- _EXTRAIT DU DOCUMENT_

^^^^

Le nom de Mariana SEMKINA ne vous dira peut-être pas grand-chose. Pas plus si j’ajoute qu’elle est une des deux moitiés créatives du duo IAMTHEMORNING de Saint Petersburg. Il faut dire que ce nom n’est pas forcément associé à la scène Metal, loin de là, mais qu’il fait pourtant partie du paysage Rock depuis bientôt une décennie, avec quatre superbes albums à la clé, mais certainement différente de celles que vous utilisez pour ouvrir vos donjons musicaux. IAMTHEMORNING n’est en effet pas une sensation forte de la scène extrême russe, mais bien l’un de ses représentants Rock les plus recherchés, et pour cause. Avec une musique tenant tout autant du Progressif, de la Chamber Pop, que de la recherche acoustique, ses liens avec le classique de l’Est, ses délicates harmonies et ses textures fines, le duo n’est pas vraiment à sa place dans les colonnes d’un webzine Metal mais n’en mérite pas moins une attention particulière. Et si vous avez le temps - ce qui n’est pas le propos de cette chronique - je ne saurais que trop vous engager à tendre une oreille sur des albums comme Benighted, Ocean Sounds ou The Bell. Mais aujourd’hui, IAMTHEMORNING n’est pas entièrement à l’affiche, mais à moitié, via sa représentante féminine, pour la première fois séparée de son compagnon de route Gleb Kolyadin. Mariana SEMKINA aura donc attendu près de dix ans avant de sa lancer en solo, elle qui écrit, compose, envisage, visualise tant de choses dans son contexte habituel. Alors, pourquoi au bout de dix ans la chanteuse s’est-elle décidée à se lancer en solitaire ? Rien de mystérieux à ça, ni de conceptuel, juste une envie de signer des chansons sous son propre nom, sans le contexte rassurant d’un groupe, soit la prise de risque absolue pour un artiste longtemps caché dans l’ombre d’un collectif aussi réduit soit-il.

^^^^

Données sources
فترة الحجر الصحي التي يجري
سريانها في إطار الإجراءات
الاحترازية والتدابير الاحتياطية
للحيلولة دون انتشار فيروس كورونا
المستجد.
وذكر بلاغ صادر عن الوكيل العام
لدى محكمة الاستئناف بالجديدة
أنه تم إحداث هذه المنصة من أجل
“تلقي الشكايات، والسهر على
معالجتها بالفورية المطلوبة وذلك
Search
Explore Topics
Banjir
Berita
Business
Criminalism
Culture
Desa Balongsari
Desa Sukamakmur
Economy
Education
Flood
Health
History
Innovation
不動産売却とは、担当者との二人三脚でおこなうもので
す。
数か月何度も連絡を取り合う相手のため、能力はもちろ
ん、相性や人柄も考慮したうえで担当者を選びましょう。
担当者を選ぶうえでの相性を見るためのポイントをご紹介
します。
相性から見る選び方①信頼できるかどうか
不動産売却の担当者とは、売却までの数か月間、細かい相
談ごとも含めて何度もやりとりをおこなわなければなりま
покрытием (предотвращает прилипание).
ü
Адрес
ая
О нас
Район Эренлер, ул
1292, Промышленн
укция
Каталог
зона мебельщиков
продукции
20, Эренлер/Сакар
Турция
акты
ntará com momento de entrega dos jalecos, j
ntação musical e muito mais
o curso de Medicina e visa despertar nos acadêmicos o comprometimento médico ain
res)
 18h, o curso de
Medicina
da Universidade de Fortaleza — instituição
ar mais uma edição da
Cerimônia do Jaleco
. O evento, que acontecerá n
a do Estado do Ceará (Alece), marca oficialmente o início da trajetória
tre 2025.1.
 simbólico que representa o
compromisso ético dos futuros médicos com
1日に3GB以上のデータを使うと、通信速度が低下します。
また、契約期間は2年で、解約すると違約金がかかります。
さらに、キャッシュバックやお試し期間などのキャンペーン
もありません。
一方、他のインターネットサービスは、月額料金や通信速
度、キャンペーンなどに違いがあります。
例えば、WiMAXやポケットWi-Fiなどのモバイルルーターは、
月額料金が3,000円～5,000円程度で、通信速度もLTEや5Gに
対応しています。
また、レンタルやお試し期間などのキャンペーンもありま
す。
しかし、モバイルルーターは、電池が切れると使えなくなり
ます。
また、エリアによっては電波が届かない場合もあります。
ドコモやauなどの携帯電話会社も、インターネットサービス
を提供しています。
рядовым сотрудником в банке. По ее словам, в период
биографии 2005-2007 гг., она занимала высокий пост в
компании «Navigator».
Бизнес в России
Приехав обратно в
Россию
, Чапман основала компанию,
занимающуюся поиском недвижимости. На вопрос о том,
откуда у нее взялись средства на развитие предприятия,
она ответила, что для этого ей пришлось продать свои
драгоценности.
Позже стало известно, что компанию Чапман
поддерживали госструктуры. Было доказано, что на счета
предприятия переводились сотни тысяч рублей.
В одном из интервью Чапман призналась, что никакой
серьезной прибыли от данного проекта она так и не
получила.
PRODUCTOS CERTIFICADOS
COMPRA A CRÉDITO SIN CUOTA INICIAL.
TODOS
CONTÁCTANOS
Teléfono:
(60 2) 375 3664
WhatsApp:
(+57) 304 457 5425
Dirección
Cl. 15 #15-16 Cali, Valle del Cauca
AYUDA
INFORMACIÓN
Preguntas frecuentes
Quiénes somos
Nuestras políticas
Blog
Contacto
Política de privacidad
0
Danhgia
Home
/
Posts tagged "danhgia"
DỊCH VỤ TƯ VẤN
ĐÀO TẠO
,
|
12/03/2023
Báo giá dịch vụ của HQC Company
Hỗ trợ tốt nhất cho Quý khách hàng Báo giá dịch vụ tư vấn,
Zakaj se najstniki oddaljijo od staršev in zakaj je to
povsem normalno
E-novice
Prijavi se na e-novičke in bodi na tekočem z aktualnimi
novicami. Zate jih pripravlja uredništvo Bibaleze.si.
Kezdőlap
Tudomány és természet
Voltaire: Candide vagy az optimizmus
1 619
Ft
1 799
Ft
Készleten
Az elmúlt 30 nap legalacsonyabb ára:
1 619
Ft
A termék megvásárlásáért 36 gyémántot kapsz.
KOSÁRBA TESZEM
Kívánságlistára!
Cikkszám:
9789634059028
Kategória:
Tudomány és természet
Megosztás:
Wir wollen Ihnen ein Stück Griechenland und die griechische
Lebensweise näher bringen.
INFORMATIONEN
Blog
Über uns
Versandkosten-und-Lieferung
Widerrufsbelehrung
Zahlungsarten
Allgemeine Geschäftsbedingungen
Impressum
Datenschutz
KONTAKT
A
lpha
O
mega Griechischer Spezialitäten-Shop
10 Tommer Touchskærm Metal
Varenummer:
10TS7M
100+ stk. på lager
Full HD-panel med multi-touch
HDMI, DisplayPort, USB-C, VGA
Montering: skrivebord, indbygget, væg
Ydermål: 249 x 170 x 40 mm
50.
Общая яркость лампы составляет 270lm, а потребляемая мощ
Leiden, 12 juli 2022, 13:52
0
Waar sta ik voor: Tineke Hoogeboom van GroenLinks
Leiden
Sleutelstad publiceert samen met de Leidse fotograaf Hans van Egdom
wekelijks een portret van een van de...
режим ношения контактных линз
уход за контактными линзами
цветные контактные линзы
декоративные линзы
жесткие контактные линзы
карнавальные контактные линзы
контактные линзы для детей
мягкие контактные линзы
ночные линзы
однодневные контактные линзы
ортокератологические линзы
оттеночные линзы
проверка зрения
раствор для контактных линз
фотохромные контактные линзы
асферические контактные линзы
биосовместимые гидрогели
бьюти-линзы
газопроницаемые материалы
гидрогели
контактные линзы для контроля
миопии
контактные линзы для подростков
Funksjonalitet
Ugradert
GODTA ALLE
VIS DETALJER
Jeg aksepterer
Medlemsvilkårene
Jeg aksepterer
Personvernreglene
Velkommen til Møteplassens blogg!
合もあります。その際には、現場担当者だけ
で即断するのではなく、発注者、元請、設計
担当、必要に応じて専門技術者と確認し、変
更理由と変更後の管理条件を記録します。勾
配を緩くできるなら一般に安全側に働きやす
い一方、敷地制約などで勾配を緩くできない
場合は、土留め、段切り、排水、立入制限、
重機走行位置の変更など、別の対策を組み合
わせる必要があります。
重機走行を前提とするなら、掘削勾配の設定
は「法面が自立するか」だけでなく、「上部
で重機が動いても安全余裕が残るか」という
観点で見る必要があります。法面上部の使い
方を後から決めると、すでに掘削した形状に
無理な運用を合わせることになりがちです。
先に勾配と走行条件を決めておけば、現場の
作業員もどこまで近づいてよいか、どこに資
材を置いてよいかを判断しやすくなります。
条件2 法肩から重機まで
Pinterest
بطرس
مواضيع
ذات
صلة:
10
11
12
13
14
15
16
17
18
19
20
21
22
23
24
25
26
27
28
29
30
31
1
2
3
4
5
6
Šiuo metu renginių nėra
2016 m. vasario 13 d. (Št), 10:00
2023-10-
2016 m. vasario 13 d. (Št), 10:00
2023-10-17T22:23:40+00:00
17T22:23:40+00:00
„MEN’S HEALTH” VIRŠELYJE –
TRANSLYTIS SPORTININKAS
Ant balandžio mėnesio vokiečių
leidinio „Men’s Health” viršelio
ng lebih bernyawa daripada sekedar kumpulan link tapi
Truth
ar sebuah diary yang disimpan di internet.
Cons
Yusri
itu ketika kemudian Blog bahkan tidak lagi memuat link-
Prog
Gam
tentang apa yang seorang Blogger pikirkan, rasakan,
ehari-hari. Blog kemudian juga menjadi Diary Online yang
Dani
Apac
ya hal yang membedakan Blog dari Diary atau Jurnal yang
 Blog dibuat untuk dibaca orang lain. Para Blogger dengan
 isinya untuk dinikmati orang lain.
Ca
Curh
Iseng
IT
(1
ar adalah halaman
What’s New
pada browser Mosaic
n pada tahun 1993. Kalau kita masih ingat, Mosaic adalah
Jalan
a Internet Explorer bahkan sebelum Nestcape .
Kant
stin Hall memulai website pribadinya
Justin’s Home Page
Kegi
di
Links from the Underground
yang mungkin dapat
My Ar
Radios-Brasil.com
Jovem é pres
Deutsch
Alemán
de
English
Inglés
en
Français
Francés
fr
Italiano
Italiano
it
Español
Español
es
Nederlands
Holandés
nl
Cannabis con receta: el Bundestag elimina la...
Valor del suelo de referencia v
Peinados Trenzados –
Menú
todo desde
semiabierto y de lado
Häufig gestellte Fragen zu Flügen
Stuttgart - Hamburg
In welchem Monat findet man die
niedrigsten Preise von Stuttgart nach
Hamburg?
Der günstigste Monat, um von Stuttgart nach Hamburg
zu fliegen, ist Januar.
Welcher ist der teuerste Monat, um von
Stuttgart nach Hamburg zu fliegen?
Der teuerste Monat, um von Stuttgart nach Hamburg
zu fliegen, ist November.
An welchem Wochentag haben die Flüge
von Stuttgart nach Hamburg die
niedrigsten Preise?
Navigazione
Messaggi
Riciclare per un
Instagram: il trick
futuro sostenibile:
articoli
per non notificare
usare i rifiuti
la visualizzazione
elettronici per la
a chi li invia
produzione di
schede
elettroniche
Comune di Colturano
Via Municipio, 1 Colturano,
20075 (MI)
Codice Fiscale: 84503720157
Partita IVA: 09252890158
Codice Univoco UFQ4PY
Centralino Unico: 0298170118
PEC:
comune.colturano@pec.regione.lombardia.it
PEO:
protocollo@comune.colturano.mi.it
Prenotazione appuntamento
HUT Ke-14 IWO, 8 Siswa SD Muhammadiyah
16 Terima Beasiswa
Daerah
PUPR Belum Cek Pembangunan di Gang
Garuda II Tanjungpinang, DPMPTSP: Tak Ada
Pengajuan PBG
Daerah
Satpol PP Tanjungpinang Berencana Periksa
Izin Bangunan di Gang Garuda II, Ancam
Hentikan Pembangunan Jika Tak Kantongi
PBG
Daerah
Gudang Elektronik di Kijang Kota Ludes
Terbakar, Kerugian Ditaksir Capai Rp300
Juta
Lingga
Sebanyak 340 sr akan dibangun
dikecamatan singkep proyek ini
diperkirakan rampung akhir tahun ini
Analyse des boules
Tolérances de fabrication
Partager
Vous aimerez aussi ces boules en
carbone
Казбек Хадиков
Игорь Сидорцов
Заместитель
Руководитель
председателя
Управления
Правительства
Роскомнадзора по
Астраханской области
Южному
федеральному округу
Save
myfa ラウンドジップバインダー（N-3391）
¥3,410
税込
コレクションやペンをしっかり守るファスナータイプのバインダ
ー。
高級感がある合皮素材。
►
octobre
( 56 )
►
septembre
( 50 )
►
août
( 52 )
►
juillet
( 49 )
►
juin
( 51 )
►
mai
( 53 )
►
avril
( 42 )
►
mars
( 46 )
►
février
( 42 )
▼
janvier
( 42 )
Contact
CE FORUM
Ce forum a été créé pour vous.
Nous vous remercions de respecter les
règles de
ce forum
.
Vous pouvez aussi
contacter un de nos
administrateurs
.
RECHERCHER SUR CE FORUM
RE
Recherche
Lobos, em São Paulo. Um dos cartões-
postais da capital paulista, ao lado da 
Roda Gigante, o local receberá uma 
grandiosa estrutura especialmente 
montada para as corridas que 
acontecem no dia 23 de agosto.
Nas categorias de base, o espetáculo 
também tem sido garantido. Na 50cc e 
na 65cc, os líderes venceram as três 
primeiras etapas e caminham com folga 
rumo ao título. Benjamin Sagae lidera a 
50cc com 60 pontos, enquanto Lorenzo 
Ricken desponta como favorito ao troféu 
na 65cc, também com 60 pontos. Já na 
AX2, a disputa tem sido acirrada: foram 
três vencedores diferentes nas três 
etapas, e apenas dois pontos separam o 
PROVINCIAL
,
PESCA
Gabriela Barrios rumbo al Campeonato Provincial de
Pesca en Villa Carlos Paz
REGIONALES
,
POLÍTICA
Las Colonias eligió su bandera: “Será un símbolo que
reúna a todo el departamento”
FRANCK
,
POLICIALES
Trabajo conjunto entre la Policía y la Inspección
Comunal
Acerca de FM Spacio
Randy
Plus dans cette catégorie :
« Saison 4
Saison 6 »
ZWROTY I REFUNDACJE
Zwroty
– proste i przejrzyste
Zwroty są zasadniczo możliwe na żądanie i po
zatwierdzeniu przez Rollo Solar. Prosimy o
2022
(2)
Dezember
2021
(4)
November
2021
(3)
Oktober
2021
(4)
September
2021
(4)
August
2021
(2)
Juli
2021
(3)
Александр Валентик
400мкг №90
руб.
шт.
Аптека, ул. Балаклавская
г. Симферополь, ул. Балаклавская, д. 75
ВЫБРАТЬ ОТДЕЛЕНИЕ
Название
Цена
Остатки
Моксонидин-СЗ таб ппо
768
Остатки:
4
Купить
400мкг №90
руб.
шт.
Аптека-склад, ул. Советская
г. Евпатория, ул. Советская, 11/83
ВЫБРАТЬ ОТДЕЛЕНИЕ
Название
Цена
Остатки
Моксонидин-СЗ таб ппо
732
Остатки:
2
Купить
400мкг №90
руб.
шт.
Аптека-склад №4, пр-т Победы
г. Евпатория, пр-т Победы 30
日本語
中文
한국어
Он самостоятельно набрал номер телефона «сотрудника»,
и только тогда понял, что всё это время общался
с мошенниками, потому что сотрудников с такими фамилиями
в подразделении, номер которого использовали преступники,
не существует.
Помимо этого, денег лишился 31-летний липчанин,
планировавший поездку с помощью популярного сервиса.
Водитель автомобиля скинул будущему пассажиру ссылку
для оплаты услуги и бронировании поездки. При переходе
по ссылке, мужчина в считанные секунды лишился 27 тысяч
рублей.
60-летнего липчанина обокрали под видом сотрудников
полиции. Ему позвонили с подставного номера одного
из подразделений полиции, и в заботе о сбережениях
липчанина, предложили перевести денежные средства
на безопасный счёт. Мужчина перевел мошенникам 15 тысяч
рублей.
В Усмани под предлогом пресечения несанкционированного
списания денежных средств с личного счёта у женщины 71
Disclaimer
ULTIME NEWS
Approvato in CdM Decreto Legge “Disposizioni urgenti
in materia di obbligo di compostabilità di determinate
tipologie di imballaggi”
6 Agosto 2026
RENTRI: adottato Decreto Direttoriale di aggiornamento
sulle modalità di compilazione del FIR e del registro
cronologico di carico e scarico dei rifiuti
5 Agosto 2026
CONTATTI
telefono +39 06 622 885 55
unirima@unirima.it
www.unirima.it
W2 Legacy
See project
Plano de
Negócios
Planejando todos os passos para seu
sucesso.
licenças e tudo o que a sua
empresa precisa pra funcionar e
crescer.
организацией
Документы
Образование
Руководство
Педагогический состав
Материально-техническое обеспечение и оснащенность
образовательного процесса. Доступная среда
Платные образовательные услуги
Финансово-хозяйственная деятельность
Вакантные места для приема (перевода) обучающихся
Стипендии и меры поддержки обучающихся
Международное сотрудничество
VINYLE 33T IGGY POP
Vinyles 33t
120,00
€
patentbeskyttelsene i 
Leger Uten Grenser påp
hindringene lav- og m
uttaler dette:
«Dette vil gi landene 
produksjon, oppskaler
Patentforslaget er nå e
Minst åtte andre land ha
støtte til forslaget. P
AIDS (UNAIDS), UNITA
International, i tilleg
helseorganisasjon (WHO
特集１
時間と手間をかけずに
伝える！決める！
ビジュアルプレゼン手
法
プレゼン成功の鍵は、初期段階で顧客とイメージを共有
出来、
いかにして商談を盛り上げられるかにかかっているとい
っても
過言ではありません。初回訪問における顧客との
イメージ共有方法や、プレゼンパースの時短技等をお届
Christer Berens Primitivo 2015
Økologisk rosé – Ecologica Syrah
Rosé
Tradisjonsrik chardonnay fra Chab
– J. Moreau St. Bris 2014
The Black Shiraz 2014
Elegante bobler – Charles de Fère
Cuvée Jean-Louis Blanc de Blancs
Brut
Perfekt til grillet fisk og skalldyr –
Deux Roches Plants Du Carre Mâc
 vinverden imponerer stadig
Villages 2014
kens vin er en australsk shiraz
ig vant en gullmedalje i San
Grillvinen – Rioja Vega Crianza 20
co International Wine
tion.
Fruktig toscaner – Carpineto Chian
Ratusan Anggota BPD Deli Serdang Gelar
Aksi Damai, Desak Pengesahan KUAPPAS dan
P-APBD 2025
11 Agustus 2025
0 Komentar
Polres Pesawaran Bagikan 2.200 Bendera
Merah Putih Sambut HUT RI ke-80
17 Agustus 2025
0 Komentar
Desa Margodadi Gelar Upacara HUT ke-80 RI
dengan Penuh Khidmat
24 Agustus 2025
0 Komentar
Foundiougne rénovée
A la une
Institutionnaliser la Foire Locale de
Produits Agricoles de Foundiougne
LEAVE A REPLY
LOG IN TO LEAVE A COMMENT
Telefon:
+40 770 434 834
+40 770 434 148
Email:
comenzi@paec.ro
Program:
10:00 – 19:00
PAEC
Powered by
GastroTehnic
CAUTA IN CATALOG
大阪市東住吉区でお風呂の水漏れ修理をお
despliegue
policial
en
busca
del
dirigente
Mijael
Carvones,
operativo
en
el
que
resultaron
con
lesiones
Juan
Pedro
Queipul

^^^^

- _SÉRIE DE TÂCHES_
1. Disposez en tableau Markdown les lignes des enregistrements, du début des enregistrements jusqu'à la ligne contenant "que acontecerá n", cette dernière comprise, sans les lignes vides. Le tableau a deux colonnes : « Rang », qui numérote chaque ligne, et « Ligne », qui en donne le texte.
2. Reprenez la chronique sur le projet solo de Mariana SEMKINA à la suite de sa dernière phrase.

- _RÉPONSES DANS L'ORDRE_
1.
| Rang | Ligne |
|---|---|
| 1 | فترة الحجر الصحي التي يجري |
| 2 | سريانها في إطار الإجراءات |
| 3 | الاحترازية والتدابير الاحتياطية |
| 4 | للحيلولة دون انتشار فيروس كورونا |
| 5 | المستجد. |
| 6 | وذكر بلاغ صادر عن الوكيل العام |
| 7 | لدى محكمة الاستئناف بالجديدة |
| 8 | أنه تم إحداث هذه المنصة من أجل |
| 9 | “تلقي الشكايات، والسهر على |
| 10 | معالجتها بالفورية المطلوبة وذلك |
| 11 | Search |
| 12 | Explore Topics |
| 13 | Banjir |
| 14 | Berita |
| 15 | Business |
| 16 | Criminalism |
| 17 | Culture |
| 18 | Desa Balongsari |
| 19 | Desa Sukamakmur |
| 20 | Economy |
| 21 | Education |
| 22 | Flood |
| 23 | Health |
| 24 | History |
| 25 | Innovation |
| 26 | 不動産売却とは、担当者との二人三脚でおこなうもので |
| 27 | す。 |
| 28 | 数か月何度も連絡を取り合う相手のため、能力はもちろ |
| 29 | ん、相性や人柄も考慮したうえで担当者を選びましょう。 |
| 30 | 担当者を選ぶうえでの相性を見るためのポイントをご紹介 |
| 31 | します。 |
| 32 | 相性から見る選び方①信頼できるかどうか |
| 33 | 不動産売却の担当者とは、売却までの数か月間、細かい相 |
| 34 | 談ごとも含めて何度もやりとりをおこなわなければなりま |
| 35 | покрытием (предотвращает прилипание). |
| 36 | ü |
| 37 | Адрес |
| 38 | ая |
| 39 | О нас |
| 40 | Район Эренлер, ул |
| 41 | 1292, Промышленн |
| 42 | укция |
| 43 | Каталог |
| 44 | зона мебельщиков |
| 45 | продукции |
| 46 | 20, Эренлер/Сакар |
| 47 | Турция |
| 48 | акты |
| 49 | ntará com momento de entrega dos jalecos, j |
| 50 | ntação musical e muito mais |
| 51 | o curso de Medicina e visa despertar nos acadêmicos o comprometimento médico ain |
| 52 | res) |
| 53 |  18h, o curso de |
| 54 | Medicina |
| 55 | da Universidade de Fortaleza — instituição |
| 56 | ar mais uma edição da |
| 57 | Cerimônia do Jaleco |
| 58 | . O evento, que acontecerá n |

2.
Marina explique d’ailleurs son geste et son envie sans complexes, ni faire grand cas de son acte. « Je n’avais aucunement l’intention d’inscrire Sleepwalking dans une démarche particulière, son but était purement thérapeutique. Ce projet devait m’aider à traverser une période difficile, mais lorsqu’il fut terminé, je me suis retrouvé moi-même, mais j’avais aussi accumulé un certain nombre de chansons qui étaient trop personnelles pour être sorties sous un autre nom que le mien ». C’est donc pour cette raison que Sleepwalking n’a pas été flanqué du nom IAMTHEMORNING, puisque les textes de ces onze morceaux touchaient Marina d’un peu trop près pour qu’elle ne les associe à son acolyte artistique Gleb Kolyadin. Et si ces titres auraient très bien pu coller à l’éthique du duo, ils n’en sont pas moins différents de l’approche habituelle, avec des atmosphères plus confinées, des directions différentes, et des liens plus ténus avec la scène Néo-Folk de ces dix dernières années. Si les critiques ont eu beau jeu de comparer Marina à Kate Bush, la comparaison n’est pas forcément viable, puisque d’autres artistes viennent plus facilement en tête. Je pense notamment à Charlotte MARTIN, Tori AMOS, Anna VON HAUSSWOLFF (en moins sombre s’entend), Emilie AUTUMN et même Maria MCKEE lorsque la pureté vocale est débarrassée de tout arrangement superflu. Sans vouloir affirmer que Sleepwalking est trop chargé, loin de là, mais il faut reconnaître qu’il a souvent tendance à tomber dans les travers habituels de la Chamber Pop, avec ces nappes de cordes qui soulignent les inflexions vocales. Nonobstant cette remarque qui ne tient pas de la critique, ce premier album solo de l’auteure/compositrice/interprète est de toute beauté, atteignant parfois les moments les plus tragiques de pathos de Tori AMOS, lorsque l’orchestration se met au diapason de la passion (« How to be Alone », le plus court, mais intense de l’ensemble).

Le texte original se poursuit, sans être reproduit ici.